Material for this exercise section start

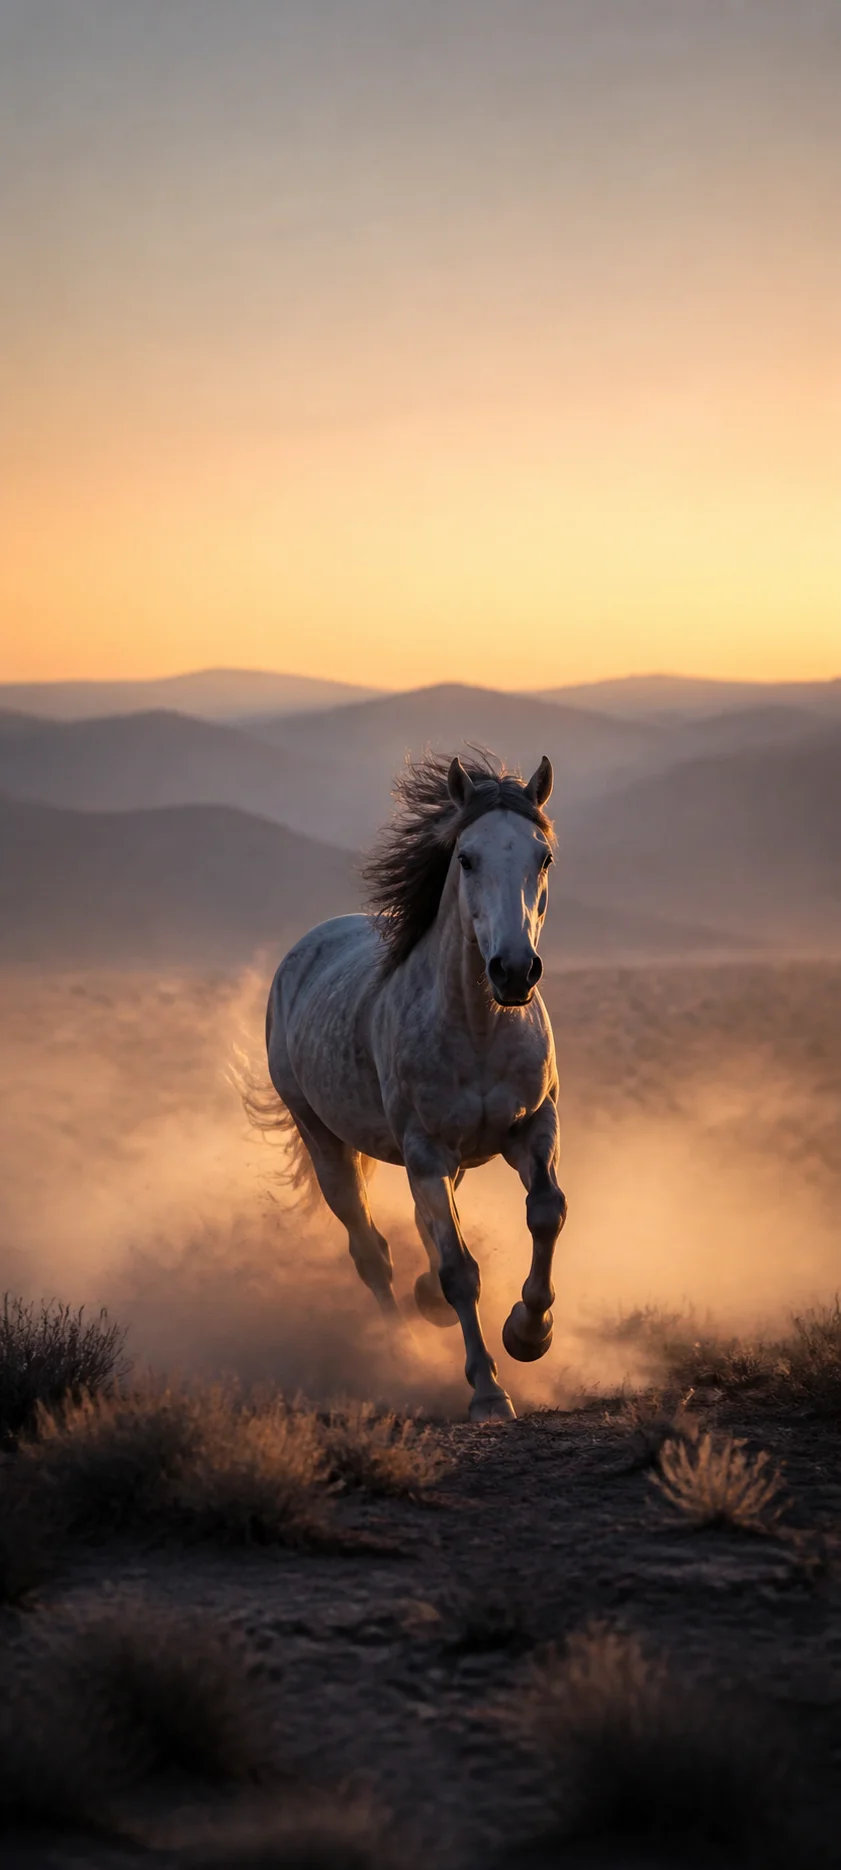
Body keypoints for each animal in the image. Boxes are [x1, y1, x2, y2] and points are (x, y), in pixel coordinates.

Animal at [256, 749, 567, 1423]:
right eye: (466, 857)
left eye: (543, 857)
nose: (512, 971)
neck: (479, 1027)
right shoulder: (425, 1151)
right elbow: (458, 1269)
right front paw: (488, 1389)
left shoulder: (534, 1127)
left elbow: (546, 1213)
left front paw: (529, 1334)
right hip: (324, 1141)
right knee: (371, 1252)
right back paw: (399, 1350)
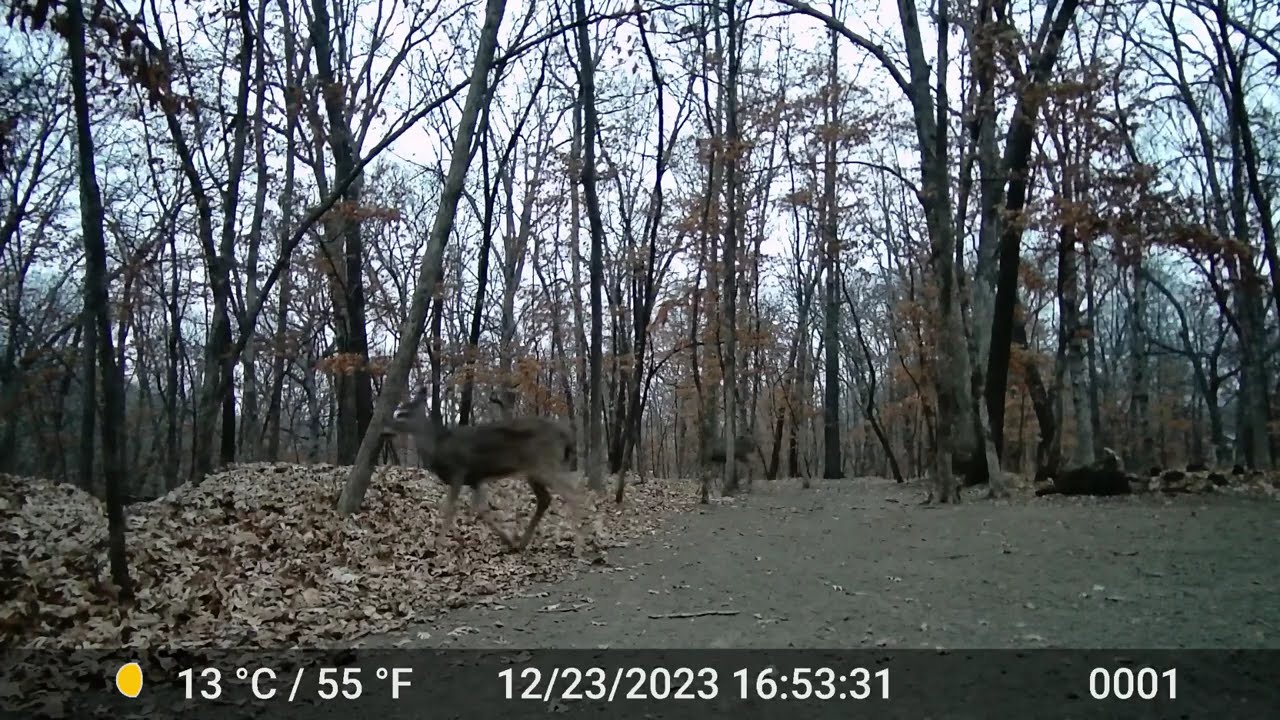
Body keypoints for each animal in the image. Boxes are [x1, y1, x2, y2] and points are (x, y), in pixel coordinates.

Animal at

Material for this exercise section end

• **The task**: An exact copy of the records above is wanted, with the pictures omitted.

• **Output for this exercise**:
Body keypoints for each animal in the image. Boxes are [x1, y1, x2, y2] and points are (x, y), in pixel coordinates.

Animal at [256, 749, 567, 1423]:
right eye: (466, 857)
left eye: (543, 857)
nose: (512, 971)
neck: (479, 1027)
right shoulder: (425, 1151)
right elbow: (458, 1269)
right front paw: (488, 1389)
left shoulder: (534, 1127)
left elbow: (546, 1213)
left front paw: (529, 1334)
right hip: (324, 1141)
right knee: (371, 1252)
right back paw: (399, 1350)
Body keypoints for each animal in the image. Boxes are [x1, y1, x2, y2] and points are (x, y), in pixel coordinates.

Animal at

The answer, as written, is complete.